Portrayal of Guilt – Suffering Is A Gift
Suffering is a Gift löst viele bisher von der Band gegebenen Versprechen ein: Portrayal of Guilt haben nach dem so ambivalent unter Kinderkrankheiten leidenden 2018er-Highlight Let Pain Be Your Guide noch einmal an an den Stellschrauben ihres wahnsinnigen Gemetzels aus Screamo- und Powerviolence-Versatzstücken gedreht.
Die Jungspunde aus Texas markieren damit rechtzeitig vor der anstehenden Supporttour für die Doppelspitze aus Touché Amoré und Deafheaven ihren bisherigen Schaffenszenit, indem sie praktisch aus den Schwachstellen des nominellen Debütalbums gelernt und ihren unbändigen Stil-Reißwolf auf zehn Minuten und sechs Songs destilliert haben. Wo schon auf dem ebenso plakativ betitelten Let Pain Be Your Guide die Grenzen zwischen Song, Interlude, Influence-Schaulaufen und verstörender Industrial-Soundfläche schwammig agierten, bleiben Portrayal of Guilt nun zwar auch für dieses neuerliche Kurzformat bei dem polarisierenden MO, doch bringen sie das so unheimlich fragmentarisch, scheinbar immer nur für Sekundenbruchteile fokussieren könnendes Songwriting nun in einen besser balancierten Kontext, lassen es schärfer akzentuiert doch weniger willkürlich und skizzenhaft anmuten.
Dabei kommt man kaum mit dem Verorten etwaiger Orientierungspunkte nach. Self-Inflicted wächst aus der Distortion und dem Noise, explodiert in den letzten 20 Sekunden mit voller Aggressivität und hämmernden Blastbeats, bevor Scarcity mit manisch rasenden Drums und dramatischen Gitarren vorangetrieben wird, durchatmet, weniger dringlich neuen Anlauf nimmt, das Tempo, aber nicht die Intensität drosselt, seine Gangart bis zum growlenden Kotzen schleift. Dissolution ist an der Front Grincore, der sich die Gitarren später vom Black Metal und die Drums vom Hardcore leiht, wohingegen Moral Decay sein Midtempo über hypnotisch-atmosphärische Klänge plötzlich für einen fast schon stadiontauglichen Part sammmelt, diesen aber lieber im Dreck kriechend spielt und über das infernale Feedback ausatmet.
Nur A Futile Light gönnt sich dann einen weitestgehend melodischen Spannungsaufbau, den Merciless letztendlich über ein relativ knackiges Riff wird zum Blackened-Inferno entlädt.
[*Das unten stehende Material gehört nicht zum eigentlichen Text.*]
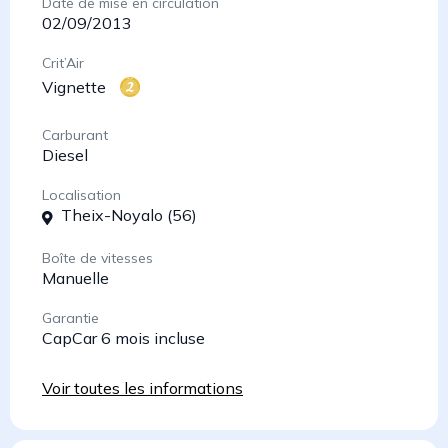
Date de mise en circulation
02/09/2013
Crit’Air
Vignette
Carburant
Diesel
Localisation
Theix-Noyalo (56)
Boîte de vitesses
Manuelle
Garantie
CapCar 6 mois incluse
Voir toutes les informations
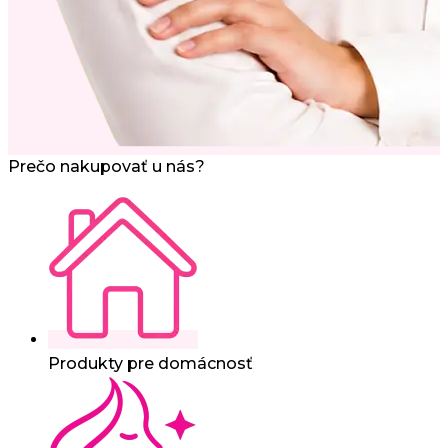
Prečo nakupovať u nás?
Produkty pre domácnosť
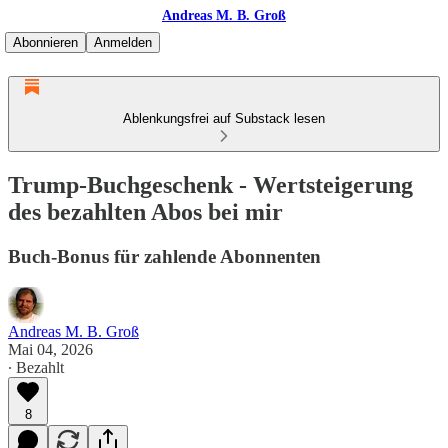
Andreas M. B. Groß
Abonnieren
Anmelden
Ablenkungsfrei auf Substack lesen
Trump-Buchgeschenk - Wertsteigerung
des bezahlten Abos bei mir
Buch-Bonus für zahlende Abonnenten
Andreas M. B. Groß
Mai 04, 2026
∙ Bezahlt
8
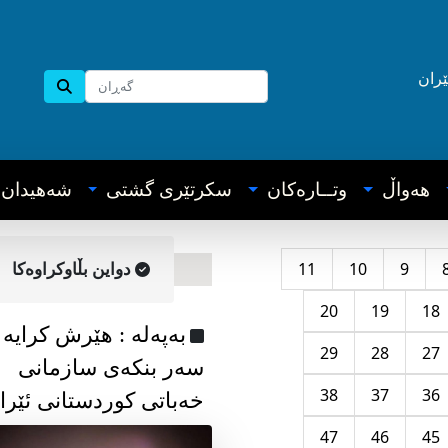
ێران
هه‌واڵ
وتــاره‌کان
سکرتێری گشتی
شه‌هیدان
11
10
9
دواین بڵاوکراوه‌کا
20
19
18
به‌په‌له‌ : هێرش کرایە
29
28
27
سەر بنکەی سازمانی
38
37
36
خەباتی کوردستانی ئێرا
47
46
45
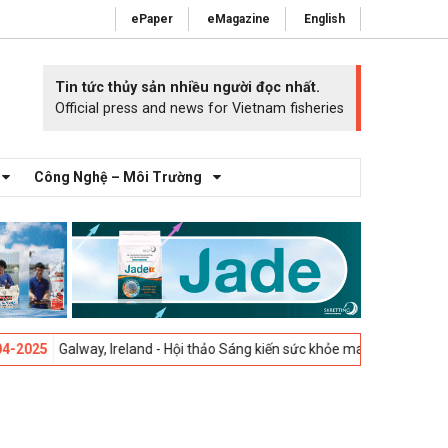
ePaper
eMagazine
English
Tin tức thủy sản nhiều người đọc nhất.
Official press and news for Vietnam fisheries
Công Nghệ – Môi Trường
Galway, Ireland - Hội thảo Sáng kiến sức khỏe mang cá 2025 -
23-04-20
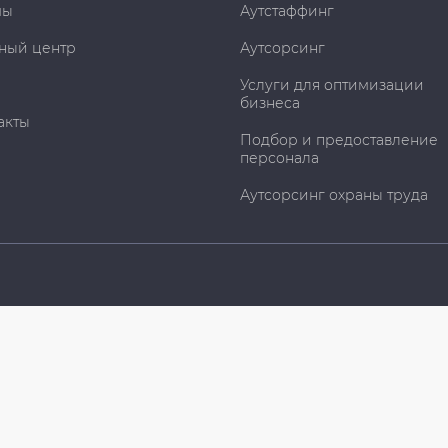
мы
Аутстаффинг
ный центр
Аутсорсинг
Услуги для оптимизации
бизнеса
акты
Подбор и предоставление
персонала
Аутсорсинг охраны труда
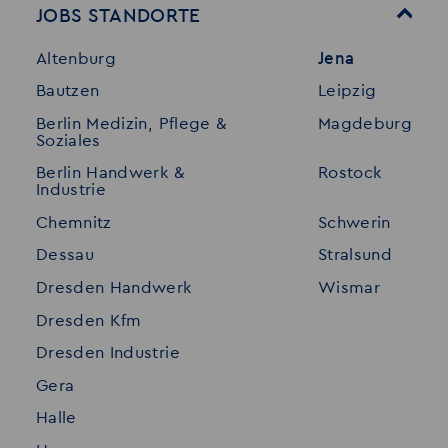
JOBS STANDORTE
Für Bewerber
Geschichte
Altenburg
Jena
Stellenangebote
Referenzen
Bautzen
Leipzig
Initiativ bewerben
Interne Jobs
Berlin Medizin, Pflege &
Magdeburg
Merkzettel
Shop
Soziales
Für Unternehmen
Kontakt
Berlin Handwerk &
Rostock
Industrie
Standorte
Disclaimer
Chemnitz
Schwerin
FAQ
Dessau
Stralsund
Datenschutz
Dresden Handwerk
Wismar
Impressum
Dresden Kfm
Dresden Industrie
Gera
Halle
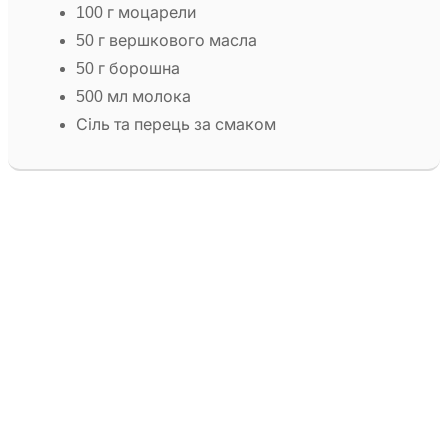
100 г моцарели
50 г вершкового масла
50 г борошна
500 мл молока
Сіль та перець за смаком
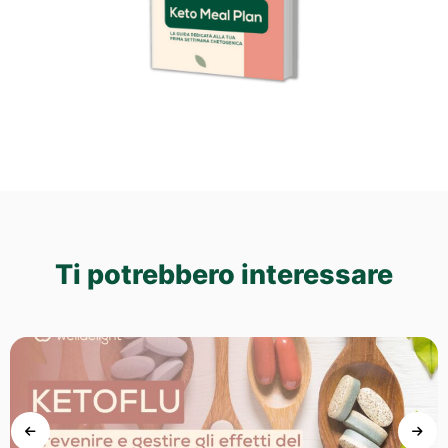
Ti potrebbero interessare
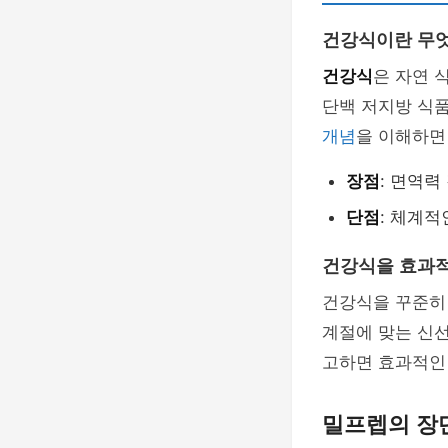
건강식이란 무
건강식
은 자연 
단백 저지방 식
개념
을 이해하면
장점
: 면역력
단점
: 체계
건강식을 효과
건강식을 꾸준히
계절에 맞는 신선
고하면 효과적인
밀프렙의 장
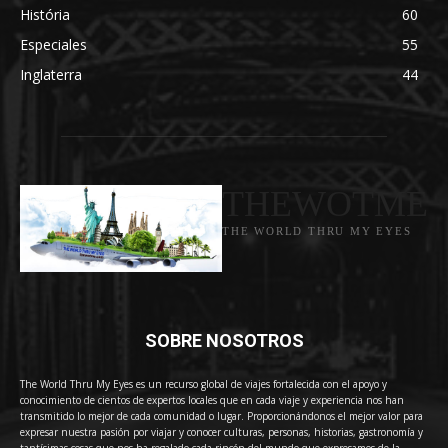
História
60
Especiales
55
Inglaterra
44
THEWOTME
THE WORLD THRU MY EYES
SOBRE NOSOTROS
The World Thru My Eyes es un recurso global de viajes fortalecida con el apoyo y
conocimiento de cientos de expertos locales que en cada viaje y experiencia nos han
transmitido lo mejor de cada comunidad o lugar. Proporcionándonos el mejor valor para
expresar nuestra pasión por viajar y conocer culturas, personas, historias, gastronomía y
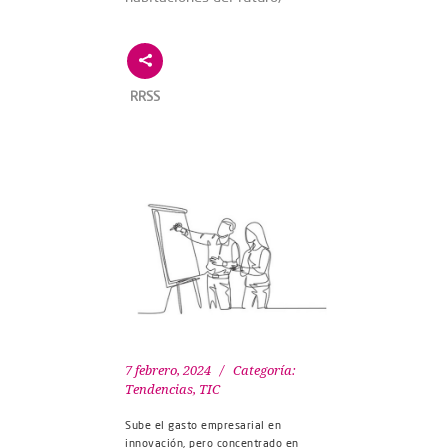
RRSS
7 febrero, 2024
Categoría:
Tendencias
,
TIC
Sube el gasto empresarial en
innovación, pero concentrado en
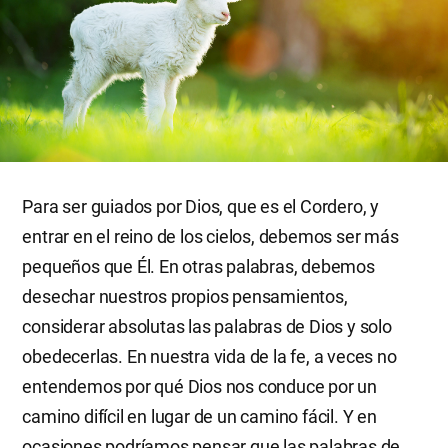
Para ser guiados por Dios, que es el Cordero, y
entrar en el reino de los cielos, debemos ser más
pequeños que Él. En otras palabras, debemos
desechar nuestros propios pensamientos,
considerar absolutas las palabras de Dios y solo
obedecerlas. En nuestra vida de la fe, a veces no
entendemos por qué Dios nos conduce por un
camino difícil en lugar de un camino fácil. Y en
ocasiones podríamos pensar que las palabras de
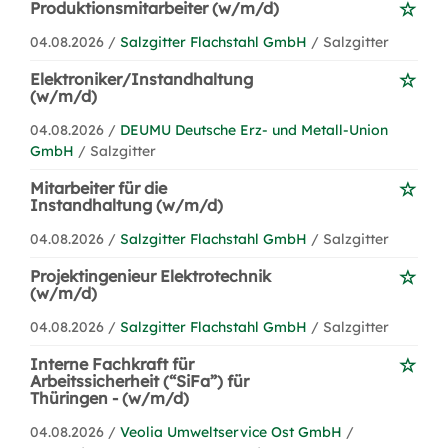
Produktionsmitarbeiter (w/m/d)
04.08.2026 /
Salzgitter Flachstahl GmbH
/ Salzgitter
Elektroniker/Instandhaltung
(w/m/d)
04.08.2026 /
DEUMU Deutsche Erz- und Metall-Union
GmbH
/ Salzgitter
Mitarbeiter für die
Instandhaltung (w/m/d)
04.08.2026 /
Salzgitter Flachstahl GmbH
/ Salzgitter
Projektingenieur Elektrotechnik
(w/m/d)
04.08.2026 /
Salzgitter Flachstahl GmbH
/ Salzgitter
Interne Fachkraft für
Arbeitssicherheit (“SiFa”) für
Thüringen - (w/m/d)
04.08.2026 /
Veolia Umweltservice Ost GmbH
/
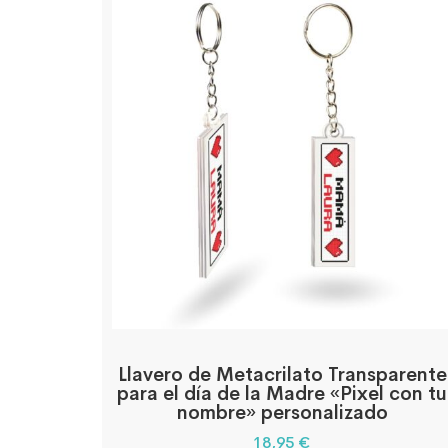
Llavero de Metacrilato Transparente
para el día de la Madre «Pixel con tu
nombre» personalizado
18,95
€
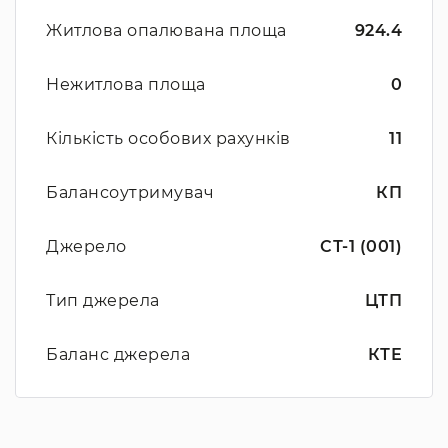
Житлова опалювана площа
924.4
Нежитлова площа
0
Кількість особових рахунків
11
Балансоутримувач
КП
Джерело
СТ-1 (001)
Тип джерела
ЦТП
Баланс джерела
КТЕ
Allesamt sind das jedoch gefühltermaßen eher anständig verschweißte Etappen unter einer kohärenten Zielsetzung, als Zeichen einer defizitären Aufmerksamkeitsspanne – und die aktuell wohl garstigere Alternative zu Code Orange.
Suffering is a Gift sprintet diese Hatz im Gegensatz zum großen Albumbruder schließlich mit einem besseren Fluß und einer schlüssigeren Gesamtdynamik, visiert die Essenz der stilistisch so unbeständigen Szenen präziser an. Dafür reduzieren Portrayal of Guilt aber auch den melodischen Anteil der Kompositionen, setzen die Gewichtung deutlicher denn je auf pures nihilistisches Chaos und artikulieren damit eine komplettere und formvollendere Ausarbeitung ihrer psychotischen Vision.
Aufgrund der kompakten Laufzeit wirkt das zwar immer noch ein wenig, als würde das Quartett seine extreme Kompromisslosigkeit weiterhin nicht auf die entsprechende Tragfähigkeit und das höchstmögliche Gewicht ausweiten; es fehlen ein wenig die konkret herausragenden Einzelideen hinter der packenden Ästhetik und es bleibt eben doch auch schwer zu sagen, ob diese Band einen Song überhaupt auf konventionelleren Ebenen bedienen kann, oder es wirklich nur einfach nicht will.
Tatsächlich spielt all dies im rauschhaften Kurzformat aber eine zu vernachlässigende Rolle. Es kann durchaus sein, dass Portrayal of Guilt das überfallsartig sprintende EP-Format einfach grundsätzlich besser liegt als die (nur unwesentlich ausführlichere) Albumlänge – oder aber die Kombo nun endlich ohnedies das bestialische Gleichgewicht in ihrer Kampfzone gefunden hat.